Les premières observations de l’émission non thermique de la région du centre Galactique ont été réalisée avec le télescope ART-P et ont mis en évidence une émission X diffuse et allongée dans la direction du plan Galactique (dans la bande 8–22 keV). Sunyaev et al. (1993) ont interprété cette émission comme étant la réflexion, par la matière moléculaire, d’un rayonnement X dur émis lors d’un phénomène énergétique s’étant produit au centre de la Galaxie. Ce scénario prédisait la présence de la raie de fluorescence du fer à 6.4 keV. Cette prédiction a été confirmée par les observations ASCA qui ont pour la première fois distingué et cartographié séparément les deux raies du fer, respectivement à 6.4 et 6.7 keV (Koyama et al., 1996). Les auteurs de ces observations ont également proposé Sgr A? comme source du rayonnement réfléchi. Sunyaev & Churazov (1998) ont formalisé cette hypothèse en développant les équations et les grandeurs caractéristiques relatives à un tel signal.

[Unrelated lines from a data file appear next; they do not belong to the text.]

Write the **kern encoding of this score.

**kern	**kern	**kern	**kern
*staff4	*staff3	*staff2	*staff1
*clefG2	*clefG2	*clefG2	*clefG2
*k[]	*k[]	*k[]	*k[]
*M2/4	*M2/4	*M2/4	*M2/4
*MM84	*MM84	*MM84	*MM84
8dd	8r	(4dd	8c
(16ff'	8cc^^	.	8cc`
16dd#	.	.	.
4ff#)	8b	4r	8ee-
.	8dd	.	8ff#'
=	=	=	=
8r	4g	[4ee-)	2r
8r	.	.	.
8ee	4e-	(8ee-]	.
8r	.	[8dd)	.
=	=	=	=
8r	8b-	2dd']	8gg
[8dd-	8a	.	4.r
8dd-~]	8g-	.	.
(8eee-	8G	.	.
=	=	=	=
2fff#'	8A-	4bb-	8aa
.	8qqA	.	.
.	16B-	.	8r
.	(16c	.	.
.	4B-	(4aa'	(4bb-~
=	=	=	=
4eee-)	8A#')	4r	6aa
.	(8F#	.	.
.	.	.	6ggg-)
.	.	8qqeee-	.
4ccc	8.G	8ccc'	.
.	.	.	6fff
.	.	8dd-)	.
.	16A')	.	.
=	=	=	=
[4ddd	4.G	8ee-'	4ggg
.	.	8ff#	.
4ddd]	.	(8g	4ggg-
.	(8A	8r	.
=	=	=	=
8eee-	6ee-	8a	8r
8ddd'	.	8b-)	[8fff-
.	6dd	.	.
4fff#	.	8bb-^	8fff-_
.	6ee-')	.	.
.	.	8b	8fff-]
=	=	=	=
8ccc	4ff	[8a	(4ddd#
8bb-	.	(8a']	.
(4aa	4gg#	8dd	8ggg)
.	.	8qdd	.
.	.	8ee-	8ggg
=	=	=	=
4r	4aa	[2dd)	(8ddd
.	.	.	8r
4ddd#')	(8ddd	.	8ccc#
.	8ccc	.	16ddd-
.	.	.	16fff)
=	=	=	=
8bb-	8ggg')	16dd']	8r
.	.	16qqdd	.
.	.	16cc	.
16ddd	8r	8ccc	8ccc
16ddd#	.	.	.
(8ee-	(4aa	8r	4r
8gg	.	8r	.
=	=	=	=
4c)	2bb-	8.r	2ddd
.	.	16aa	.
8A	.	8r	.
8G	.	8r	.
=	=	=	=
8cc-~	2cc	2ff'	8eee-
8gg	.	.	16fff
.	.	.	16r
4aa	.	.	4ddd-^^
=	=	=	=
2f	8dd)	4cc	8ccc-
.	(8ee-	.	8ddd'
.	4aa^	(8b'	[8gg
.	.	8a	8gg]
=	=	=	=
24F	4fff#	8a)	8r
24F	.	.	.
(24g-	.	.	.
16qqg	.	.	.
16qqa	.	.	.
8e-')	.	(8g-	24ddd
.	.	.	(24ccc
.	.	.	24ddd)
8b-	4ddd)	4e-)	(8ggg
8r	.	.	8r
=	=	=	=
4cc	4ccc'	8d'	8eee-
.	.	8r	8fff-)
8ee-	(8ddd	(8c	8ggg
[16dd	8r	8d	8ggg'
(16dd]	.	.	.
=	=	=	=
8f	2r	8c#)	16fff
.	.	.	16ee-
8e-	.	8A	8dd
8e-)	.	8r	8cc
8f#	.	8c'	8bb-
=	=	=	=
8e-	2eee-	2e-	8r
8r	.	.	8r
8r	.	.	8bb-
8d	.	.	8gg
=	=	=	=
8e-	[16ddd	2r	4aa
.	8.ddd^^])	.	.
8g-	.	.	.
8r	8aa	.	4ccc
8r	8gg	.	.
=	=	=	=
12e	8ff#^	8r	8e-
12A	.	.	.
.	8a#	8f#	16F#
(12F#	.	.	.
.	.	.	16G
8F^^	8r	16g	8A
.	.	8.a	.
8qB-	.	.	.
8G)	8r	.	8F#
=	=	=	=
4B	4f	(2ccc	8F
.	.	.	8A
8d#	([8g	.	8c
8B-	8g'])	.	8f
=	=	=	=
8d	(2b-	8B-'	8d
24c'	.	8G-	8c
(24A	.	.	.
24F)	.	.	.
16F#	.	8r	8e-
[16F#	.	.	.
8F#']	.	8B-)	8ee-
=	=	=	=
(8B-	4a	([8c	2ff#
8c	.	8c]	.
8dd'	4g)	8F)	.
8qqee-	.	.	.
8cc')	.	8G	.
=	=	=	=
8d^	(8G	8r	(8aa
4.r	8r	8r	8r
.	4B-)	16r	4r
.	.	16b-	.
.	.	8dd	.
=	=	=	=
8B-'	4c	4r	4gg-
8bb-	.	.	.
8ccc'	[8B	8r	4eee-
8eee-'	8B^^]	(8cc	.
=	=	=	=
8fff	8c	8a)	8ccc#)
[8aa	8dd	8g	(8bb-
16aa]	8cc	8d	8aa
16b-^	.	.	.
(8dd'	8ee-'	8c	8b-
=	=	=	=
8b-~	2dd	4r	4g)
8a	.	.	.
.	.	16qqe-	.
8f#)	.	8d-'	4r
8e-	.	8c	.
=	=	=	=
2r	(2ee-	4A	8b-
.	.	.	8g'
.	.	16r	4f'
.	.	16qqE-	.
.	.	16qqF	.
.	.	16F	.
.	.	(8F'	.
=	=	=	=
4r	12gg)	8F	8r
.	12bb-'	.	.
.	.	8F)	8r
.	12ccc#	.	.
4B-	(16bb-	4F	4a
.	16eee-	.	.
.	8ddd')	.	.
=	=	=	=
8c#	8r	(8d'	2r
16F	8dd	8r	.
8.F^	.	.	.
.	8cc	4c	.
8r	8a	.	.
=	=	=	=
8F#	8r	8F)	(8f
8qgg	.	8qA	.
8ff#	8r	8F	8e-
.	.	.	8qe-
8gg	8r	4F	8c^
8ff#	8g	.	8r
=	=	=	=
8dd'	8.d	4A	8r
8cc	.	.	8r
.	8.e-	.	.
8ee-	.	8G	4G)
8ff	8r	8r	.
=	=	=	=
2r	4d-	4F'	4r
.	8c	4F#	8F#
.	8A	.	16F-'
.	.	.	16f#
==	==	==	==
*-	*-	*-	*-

Des études spectrales ont ensuite été réalisées à l’aide d’observations Chandra, XMM-Newton, Su-zaku, et INTEGRAL pour les régions correspondant aux complexes Sgr A (Yusef-Zadeh et al., 2002a), Sgr B (Murakami et al., 2000, 2001) et Sgr C (Yusef-Zadeh et al., 2007). Les données Suzaku sur le complexe Sgr A ont permis de mettre en évidence d’autres raies de fluorescence que celle du fer neutre et de renforcer ainsi le scénario de réflexion avec une source unique (Nobukawa et al., 2010). De plus, les travaux utilisant les observations INTEGRAL ont révélé un spectre dur, s’étendant jusqu’à plus de 100 keV (Revnivtsev et al., 2004; Terrier et al., 2010).

L’ensemble des contraintes observationnelles ainsi obtenues sont compatibles avec le scénario de ré-flexion d’un rayonnement dur par la matière moléculaire présente au centre de la Galaxie. Néanmoins, d’autres scénarios ont également vu le jour pour expliquer la présence de la raie à 6.4 keV au centre

de la Galaxie. Ils invoquent principalement l’interaction des rayons cosmiques de faible énergie avec la matière moléculaire pour expliquer l’émission non thermique détectée (Valinia et al., 2000; Yusef-Zadeh et al., 2007; Dogiel et al., 2009a; Tatischeff et al., 2012). Néanmoins, ces modèles ont des contraintes énergétiques importantes et prédisent une émission relativement stable. Ce dernier point a rapidement été en contradiction avec les observations d’une variation significative du signal dans Sgr B (Inui et al., 2009; Terrier et al., 2010; Nobukawa et al., 2011) et Sgr A (Muno et al., 2007; Ponti et al., 2010; Capelli et al., 2012). Il y a cependant des régions qui montrent une émission stable et qui pourraient donc être principalement expliquées par des rayons cosmiques, c’est par exemple le cas de la région à proximité de l’amas des Arches (Capelli et al., 2011b; Tatischeff et al., 2012).